“Der Kanon fängt harm­los an” – aber damit ist schnell Schluss. „33 neue Kanons“ haben Oliv­er Gies und Bertrand Gröger, die man hier wohl nicht mehr vorstellen muss, veröf­fentlicht. 33 neue Kanons, das ist eine Menge Mate­r­i­al: meist drei- oder vier­stim­mig gedacht, für Män­ner- und Frauen­stim­men oder gemis­chte Chöre und Singgrup­pen gle­icher­maßen geplant, sind die neuen Kanons kleine Kunst­werke , die alles andere als harm­los sind. Aber auch alles andere als lang­weilig. Denn die Samm­lung bietet viel mehr, als die Zahl ver­muten lässt. Alle Kanons sind gewis­ser­maßen mul­ti­funk­tion­al: Natür­lich liegt das in der Sache, ein Kanon lässt sich immer auf viel­er­lei Weise sin­gen und auf­führen. Die bei­den Kom­pon­is­ten geben den Chor­leit­ern und Chor­lei­t­erin­nen aber gle­ich noch eine Menge Ideen, Hin­weise und Mate­ri­alien an die Hand, wie selb­st “ein­fache” Kanons nicht zu großer Kun­st, aber zu span­nen­der musikalis­ch­er Unter­hal­tung oder unter­halt­samer Musik wer­den kön­nen: Chorspaß wird hier großgeschrieben – auch wenn die Texte manch­mal etwas bemüht lustig sind.
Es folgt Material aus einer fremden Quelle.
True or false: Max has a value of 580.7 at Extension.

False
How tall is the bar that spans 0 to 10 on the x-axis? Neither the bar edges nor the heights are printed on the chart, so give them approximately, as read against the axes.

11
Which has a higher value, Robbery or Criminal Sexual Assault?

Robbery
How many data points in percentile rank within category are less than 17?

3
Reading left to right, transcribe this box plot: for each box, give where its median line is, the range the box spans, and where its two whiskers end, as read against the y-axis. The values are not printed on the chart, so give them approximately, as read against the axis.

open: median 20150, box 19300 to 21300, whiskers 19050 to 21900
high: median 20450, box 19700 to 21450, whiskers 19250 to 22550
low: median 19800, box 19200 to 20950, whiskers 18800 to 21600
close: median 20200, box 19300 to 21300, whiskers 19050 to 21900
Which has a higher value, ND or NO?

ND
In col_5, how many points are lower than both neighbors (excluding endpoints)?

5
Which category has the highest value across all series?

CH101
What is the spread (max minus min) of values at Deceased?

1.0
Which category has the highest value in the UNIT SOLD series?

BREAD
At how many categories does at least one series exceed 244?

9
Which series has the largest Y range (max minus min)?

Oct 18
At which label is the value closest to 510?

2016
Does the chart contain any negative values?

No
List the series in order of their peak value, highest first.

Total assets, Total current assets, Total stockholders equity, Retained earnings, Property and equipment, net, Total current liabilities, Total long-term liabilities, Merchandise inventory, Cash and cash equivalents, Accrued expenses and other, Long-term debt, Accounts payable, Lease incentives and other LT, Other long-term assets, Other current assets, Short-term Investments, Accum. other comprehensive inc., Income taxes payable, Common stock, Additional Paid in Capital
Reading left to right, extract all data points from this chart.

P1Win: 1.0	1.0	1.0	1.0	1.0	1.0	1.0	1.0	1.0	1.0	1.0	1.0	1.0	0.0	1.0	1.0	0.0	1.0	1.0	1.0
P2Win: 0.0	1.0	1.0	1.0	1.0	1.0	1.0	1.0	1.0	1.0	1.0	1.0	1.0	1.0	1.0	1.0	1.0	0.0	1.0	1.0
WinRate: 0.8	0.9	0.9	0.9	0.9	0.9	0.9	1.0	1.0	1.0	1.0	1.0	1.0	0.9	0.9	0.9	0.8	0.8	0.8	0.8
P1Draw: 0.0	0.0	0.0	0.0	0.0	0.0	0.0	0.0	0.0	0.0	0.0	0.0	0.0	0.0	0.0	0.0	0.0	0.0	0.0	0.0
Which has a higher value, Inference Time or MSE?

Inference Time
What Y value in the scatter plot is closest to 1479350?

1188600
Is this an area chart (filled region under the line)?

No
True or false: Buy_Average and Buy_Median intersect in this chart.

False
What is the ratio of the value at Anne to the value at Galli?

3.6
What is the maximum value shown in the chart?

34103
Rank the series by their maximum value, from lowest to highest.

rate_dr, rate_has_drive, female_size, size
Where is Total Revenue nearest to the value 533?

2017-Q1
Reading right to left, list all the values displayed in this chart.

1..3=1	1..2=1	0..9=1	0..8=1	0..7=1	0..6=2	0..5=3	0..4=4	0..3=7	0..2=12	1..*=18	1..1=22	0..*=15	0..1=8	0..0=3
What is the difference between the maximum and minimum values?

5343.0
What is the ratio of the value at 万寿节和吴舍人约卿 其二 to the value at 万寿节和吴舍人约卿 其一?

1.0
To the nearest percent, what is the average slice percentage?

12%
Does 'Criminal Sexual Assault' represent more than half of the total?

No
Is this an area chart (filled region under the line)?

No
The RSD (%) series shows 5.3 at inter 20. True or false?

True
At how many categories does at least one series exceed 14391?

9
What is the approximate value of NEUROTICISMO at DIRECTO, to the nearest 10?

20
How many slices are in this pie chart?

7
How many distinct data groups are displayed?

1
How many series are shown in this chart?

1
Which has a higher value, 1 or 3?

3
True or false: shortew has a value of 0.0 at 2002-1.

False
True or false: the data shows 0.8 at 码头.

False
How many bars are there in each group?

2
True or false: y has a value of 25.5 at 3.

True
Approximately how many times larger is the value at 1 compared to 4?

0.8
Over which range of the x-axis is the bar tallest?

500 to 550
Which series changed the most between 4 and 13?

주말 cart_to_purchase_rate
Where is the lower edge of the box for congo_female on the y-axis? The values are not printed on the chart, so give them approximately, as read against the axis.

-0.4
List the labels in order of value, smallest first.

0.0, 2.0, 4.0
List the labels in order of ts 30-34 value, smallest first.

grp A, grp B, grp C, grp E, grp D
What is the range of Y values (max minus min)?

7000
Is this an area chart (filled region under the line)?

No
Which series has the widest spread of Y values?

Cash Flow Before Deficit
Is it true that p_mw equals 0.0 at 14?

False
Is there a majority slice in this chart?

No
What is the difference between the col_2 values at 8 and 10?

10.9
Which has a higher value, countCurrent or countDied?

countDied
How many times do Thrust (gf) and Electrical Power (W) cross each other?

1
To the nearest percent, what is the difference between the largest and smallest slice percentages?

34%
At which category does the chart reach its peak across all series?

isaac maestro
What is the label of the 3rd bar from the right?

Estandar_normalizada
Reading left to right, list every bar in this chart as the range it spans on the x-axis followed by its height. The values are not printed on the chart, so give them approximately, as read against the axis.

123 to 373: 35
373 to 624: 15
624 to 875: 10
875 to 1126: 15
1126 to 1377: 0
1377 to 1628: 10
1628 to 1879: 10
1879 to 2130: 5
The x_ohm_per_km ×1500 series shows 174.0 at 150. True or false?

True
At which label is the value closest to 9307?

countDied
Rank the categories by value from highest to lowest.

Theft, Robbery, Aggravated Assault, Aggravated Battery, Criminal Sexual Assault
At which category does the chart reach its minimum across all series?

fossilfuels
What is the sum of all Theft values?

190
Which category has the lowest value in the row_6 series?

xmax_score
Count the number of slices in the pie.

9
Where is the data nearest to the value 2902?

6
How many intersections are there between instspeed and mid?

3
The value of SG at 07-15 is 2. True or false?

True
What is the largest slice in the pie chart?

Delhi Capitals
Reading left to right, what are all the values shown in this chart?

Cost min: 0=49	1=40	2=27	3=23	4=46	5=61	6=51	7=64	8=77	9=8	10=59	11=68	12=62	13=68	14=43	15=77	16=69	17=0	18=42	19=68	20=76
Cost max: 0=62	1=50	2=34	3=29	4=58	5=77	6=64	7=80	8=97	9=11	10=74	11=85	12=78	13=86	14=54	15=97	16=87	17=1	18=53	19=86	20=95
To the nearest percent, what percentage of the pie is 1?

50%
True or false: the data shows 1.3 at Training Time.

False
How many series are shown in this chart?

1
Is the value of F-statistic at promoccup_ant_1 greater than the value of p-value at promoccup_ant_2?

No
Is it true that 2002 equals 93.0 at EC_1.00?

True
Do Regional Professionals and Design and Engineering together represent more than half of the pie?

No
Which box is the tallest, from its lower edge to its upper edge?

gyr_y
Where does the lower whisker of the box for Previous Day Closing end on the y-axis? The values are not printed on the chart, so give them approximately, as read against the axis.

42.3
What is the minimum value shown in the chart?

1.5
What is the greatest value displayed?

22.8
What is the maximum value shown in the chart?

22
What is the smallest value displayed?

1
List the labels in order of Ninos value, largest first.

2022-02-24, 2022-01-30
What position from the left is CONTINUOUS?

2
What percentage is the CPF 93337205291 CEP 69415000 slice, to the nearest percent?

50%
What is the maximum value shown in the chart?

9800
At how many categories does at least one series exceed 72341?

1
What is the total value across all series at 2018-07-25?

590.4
Zu jedem Kanon find­en sich – teil­weise mehrfache – Klavier­be­gleitun­gen, Vor‑, Zwis­chen- und Nach­spiele, Body-Per­cus­sions, ergänzende Begleit-Phrasen und Neben­stim­men (ganz wun­der­bar mit Zitat­en zum Beispiel beim “Weg zur Oper”), aber auch zusät­zliche Instru­mente und vieles mehr. Der eigentliche Wert dieses Heftes liegt genau in diesen reichen Arrange­ment-Ideen, die über das übliche ver­set­zte Ein­set­zen und Sin­gen bis zum Abwinken weit hin­aus­ge­hen und das Kanon­ieren zum fast sportlichen Akt wer­den lassen.

Die Kanons selb­st sind stilis­tisch eben­falls angenehm vielfältig, sie reichen vom eher sim­plen Warm-up bis zur ver­i­ta­blen Choretüde, von der Konz­ertzu­gabe bis zur Pobeanau­flockerung und ‑heiterung. Und die „Sal­sa-Susi“ ste­ht hier nicht nur alpha­betisch neben dem „Schlafe, mein Kindlein“ (übri­gens ein wun­der­bar gemeines „Schlaflied“): Abwech­slung ist Pro­gramm, Gegen­sätze bietet jede neue Dop­pel­seite. Von der schlicht­en Abwech­slung für den Probe­nall­t­ag bis hin zu aus­ge­feil­ten Scatetü­den, die selb­st geprobt sein wollen, span­nen sich die Kanons, vom „Bier“ über den „Chor der Mül­lab­fuhr“ bis zur gesun­gen Chore­ografie. Die Kanons bohren sich als Ohrwurm shcon mal tief ins Bewusst­sein. Ganz schlimm wird es dann, wenn nicht nur die Musik immer weit­er geht, son­dern auch der Text sich im Zirkel bewegt, wie es „Ein Tag wie dieser“ vor­führt. Und ob man will oder nicht, ob man’s ger­ade gut find­et oder nicht, da kann man nur noch — sin­gend natür­lich — rufen: “Der Kanon hört nicht mehr auf!”.